Le critère de la pauvreté économique serait de toute façon insuffisant
car il ne tient pas compte d’autres richesses comme l’indépendance,
le nombre d’enfants, la joie de vivre, les projets
individuels, etc.

La seule solution serait donc de suivre Hoppe lorsqu’il prône son
option « antifondamentaliste » en matière de pauvreté : toute idée de
pauvreté étant aléatoire, l’idée même de la combattre relèverait donc
d’un pur dogme.

Cette option permet de s’en prendre aux analyses de la pauvreté aux
États-Unis, jugées symptomatique des erreurs intellectuelles de la
gauche. Lisons le philosophe Guy Millière, conférencier au cercle
Bastiat :

« La définition officielle de la pauvreté aux États-Unis est une définition
dite “absolue” : est pauvre celui dont le revenu est inférieur à trois
fois le coût de la ration alimentaire pour vivre. Un seuil particulier est calculé
pour chaque famille en fonction de sa composition […] En réalité,
grâce à toutes les aides, la plupart des “pauvres statistiques” aux États-
Unis vivent dans des conditions de confort inconnues chez les pauvres
français : en 1997, 40 % possédaient leur logement, 70 % avaient une voiture,
97 % la télévision couleur et les deux tiers avaient chez eux l’air
conditionné1.»

Ce débat sur la non-pauvreté offre d’autres avantages. Il permet en
effet d’inverser la charge de la culpabilité. La révolution néo-conservatrice
renoue avec cette vieille recette idéologique qui consiste à
« déculpabiliser » les riches et à « culpabiliser » les pauvres.
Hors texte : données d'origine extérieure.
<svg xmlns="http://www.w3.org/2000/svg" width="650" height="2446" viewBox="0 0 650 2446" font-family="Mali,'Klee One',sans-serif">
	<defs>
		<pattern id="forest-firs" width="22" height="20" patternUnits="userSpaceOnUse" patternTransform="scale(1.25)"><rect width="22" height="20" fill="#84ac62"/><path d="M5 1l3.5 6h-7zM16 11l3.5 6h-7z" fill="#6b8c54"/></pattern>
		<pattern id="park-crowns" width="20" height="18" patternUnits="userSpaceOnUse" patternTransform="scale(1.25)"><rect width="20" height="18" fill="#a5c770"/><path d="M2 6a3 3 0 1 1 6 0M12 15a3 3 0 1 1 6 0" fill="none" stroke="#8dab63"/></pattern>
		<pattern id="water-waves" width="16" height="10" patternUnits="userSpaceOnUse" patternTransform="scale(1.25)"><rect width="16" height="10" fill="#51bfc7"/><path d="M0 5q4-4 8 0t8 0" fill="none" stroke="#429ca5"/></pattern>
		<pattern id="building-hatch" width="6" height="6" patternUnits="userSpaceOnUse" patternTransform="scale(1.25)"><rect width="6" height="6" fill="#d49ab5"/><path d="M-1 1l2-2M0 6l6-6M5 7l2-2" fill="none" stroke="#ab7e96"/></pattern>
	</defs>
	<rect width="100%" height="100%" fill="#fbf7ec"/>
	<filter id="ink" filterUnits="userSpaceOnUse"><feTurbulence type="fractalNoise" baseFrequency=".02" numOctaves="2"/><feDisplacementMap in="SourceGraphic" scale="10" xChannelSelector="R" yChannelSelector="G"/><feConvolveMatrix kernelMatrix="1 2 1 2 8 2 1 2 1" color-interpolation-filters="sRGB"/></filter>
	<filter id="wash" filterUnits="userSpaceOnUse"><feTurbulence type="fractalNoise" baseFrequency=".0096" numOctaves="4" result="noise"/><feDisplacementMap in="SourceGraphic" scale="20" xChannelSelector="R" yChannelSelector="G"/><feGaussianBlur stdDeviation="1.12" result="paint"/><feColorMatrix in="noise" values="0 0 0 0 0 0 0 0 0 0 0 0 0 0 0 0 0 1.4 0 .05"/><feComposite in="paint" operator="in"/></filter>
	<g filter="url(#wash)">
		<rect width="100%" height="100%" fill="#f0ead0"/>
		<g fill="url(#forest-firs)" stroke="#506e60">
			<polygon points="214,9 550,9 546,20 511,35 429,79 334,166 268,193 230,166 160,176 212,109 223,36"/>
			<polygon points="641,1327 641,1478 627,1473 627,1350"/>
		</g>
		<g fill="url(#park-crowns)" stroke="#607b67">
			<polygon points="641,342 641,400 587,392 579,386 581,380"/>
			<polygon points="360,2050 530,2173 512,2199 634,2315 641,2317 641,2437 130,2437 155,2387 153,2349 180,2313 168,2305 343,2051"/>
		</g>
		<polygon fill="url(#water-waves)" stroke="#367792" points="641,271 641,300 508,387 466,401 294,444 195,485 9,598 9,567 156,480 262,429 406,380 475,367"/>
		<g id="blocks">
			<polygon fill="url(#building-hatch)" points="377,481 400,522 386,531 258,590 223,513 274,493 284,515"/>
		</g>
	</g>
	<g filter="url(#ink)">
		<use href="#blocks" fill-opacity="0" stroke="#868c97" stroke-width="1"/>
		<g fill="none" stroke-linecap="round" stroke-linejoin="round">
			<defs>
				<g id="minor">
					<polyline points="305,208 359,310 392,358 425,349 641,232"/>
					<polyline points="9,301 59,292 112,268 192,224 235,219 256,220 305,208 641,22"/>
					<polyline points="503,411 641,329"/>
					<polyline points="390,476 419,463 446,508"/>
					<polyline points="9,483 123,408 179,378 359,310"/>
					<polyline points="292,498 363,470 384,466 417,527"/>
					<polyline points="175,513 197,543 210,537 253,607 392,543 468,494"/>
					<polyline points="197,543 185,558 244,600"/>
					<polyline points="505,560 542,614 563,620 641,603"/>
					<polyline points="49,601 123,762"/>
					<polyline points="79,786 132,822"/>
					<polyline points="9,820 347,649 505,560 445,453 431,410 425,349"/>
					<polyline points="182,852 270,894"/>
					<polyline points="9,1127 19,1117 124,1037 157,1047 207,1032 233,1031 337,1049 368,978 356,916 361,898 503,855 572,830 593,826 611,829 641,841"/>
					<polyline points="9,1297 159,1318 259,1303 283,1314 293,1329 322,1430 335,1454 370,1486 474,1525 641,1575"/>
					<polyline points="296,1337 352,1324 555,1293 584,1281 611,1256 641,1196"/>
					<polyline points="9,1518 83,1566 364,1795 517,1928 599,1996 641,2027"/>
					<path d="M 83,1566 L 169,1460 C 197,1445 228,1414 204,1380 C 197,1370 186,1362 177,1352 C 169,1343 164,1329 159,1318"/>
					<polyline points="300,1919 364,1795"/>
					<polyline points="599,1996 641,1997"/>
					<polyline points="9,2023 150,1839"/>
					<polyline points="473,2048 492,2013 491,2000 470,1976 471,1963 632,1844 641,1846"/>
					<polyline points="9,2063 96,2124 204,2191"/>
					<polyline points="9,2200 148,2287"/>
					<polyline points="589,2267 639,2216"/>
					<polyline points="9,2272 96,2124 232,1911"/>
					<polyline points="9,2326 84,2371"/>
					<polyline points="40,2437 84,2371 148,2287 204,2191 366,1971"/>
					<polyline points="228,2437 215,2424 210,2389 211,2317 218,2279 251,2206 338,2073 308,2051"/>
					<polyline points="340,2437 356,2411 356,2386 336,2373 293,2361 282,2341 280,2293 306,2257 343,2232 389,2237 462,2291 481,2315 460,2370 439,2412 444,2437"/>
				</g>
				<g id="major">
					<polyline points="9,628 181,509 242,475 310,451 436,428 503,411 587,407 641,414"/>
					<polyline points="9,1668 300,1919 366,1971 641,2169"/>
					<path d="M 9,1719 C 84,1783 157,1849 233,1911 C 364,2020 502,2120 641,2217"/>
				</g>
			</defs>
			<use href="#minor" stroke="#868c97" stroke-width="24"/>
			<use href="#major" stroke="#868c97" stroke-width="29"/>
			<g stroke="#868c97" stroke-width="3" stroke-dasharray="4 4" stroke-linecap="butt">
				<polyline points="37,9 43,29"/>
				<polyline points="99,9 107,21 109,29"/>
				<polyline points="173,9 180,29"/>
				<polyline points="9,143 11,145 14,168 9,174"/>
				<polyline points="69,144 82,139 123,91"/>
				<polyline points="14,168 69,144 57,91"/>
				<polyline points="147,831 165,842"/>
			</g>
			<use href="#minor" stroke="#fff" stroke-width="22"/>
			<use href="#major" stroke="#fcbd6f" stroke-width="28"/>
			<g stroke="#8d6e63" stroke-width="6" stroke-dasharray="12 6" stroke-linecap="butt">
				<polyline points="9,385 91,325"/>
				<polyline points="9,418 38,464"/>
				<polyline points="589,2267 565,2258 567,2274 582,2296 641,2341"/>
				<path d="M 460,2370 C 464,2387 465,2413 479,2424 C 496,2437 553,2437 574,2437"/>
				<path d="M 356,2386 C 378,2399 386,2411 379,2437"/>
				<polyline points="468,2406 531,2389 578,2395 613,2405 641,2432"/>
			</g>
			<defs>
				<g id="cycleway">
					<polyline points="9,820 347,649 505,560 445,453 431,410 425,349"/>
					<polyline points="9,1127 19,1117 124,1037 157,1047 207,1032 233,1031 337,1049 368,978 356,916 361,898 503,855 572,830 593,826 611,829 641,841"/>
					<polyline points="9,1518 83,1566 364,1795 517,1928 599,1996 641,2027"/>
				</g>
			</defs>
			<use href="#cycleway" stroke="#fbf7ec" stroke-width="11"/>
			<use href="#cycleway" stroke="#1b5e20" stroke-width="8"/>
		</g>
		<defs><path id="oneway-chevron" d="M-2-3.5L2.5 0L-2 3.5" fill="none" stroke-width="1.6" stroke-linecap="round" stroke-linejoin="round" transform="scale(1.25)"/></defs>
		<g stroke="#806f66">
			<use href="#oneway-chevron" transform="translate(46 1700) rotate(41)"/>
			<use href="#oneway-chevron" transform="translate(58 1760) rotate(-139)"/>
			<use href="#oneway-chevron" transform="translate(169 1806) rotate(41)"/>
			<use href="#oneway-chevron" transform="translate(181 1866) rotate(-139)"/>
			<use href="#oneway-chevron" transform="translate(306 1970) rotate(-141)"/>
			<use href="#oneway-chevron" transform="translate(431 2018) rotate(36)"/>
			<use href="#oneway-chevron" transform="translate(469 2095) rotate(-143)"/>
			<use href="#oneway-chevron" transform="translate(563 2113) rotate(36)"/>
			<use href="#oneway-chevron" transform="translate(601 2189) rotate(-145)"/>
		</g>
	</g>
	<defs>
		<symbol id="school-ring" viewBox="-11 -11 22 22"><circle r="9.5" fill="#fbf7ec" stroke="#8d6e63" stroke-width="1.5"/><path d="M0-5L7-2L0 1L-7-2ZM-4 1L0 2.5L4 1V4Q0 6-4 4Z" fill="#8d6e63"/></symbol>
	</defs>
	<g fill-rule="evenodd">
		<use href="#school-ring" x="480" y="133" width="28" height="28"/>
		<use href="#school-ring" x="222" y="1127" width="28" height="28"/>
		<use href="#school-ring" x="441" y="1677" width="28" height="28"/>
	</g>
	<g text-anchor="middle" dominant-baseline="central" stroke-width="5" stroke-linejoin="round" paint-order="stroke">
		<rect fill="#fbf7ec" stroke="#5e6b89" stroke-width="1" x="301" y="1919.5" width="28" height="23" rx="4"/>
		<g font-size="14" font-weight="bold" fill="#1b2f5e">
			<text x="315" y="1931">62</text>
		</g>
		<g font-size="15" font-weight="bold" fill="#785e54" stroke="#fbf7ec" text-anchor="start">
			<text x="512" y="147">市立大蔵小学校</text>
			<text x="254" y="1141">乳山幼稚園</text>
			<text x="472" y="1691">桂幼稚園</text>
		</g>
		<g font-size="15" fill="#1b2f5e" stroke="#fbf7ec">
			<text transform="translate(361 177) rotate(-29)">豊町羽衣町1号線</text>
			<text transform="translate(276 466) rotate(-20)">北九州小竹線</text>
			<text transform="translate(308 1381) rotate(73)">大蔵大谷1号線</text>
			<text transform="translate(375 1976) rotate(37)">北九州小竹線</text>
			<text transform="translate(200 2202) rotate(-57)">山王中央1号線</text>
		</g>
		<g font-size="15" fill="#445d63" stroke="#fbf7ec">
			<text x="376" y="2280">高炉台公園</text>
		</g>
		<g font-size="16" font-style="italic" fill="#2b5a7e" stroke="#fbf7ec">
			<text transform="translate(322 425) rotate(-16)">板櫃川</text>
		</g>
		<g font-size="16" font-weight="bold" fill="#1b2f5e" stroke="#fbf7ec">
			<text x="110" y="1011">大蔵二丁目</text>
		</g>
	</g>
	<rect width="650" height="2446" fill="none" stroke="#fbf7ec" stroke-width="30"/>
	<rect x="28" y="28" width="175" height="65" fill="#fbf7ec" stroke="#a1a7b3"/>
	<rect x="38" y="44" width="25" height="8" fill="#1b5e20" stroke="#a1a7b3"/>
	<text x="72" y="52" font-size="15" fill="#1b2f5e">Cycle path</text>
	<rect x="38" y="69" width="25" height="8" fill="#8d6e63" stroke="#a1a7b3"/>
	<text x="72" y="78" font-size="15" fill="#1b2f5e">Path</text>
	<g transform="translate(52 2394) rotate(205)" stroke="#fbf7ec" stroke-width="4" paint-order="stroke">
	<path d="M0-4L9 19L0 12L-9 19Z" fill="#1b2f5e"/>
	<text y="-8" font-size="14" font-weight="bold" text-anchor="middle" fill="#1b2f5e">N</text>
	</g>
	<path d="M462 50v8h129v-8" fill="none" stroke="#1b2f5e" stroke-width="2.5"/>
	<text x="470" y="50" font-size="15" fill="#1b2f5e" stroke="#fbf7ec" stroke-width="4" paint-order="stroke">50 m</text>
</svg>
Les sarkozyens
admirent les États-Unis parce que les pauvres y sauraient être
responsables de leur situation. Ils chercheraient donc à s’en sortir par
le travail.

Nicolas Sarkozy opte visiblement pour un point de vue assez semblable
:

« Je veux voir si ceux qui me réclamaient du boulot tout à l’heure sont
prêts à se lever le matin […] Ce sera l’occasion de voir si on a eu raison
de vous faire confiance. » (Nicolas Sarkozy, 30 juin 2005, Cité des 4000,
la Courneuve)

Les États-Unis seraient, contrairement à la France des avantages

1 Compte-rendu de la conférence de Guy Millière, « La pauvreté aux États-
Unis », 29 septembre 2001, Lumières Landaises n° 41, cercle Bastiat.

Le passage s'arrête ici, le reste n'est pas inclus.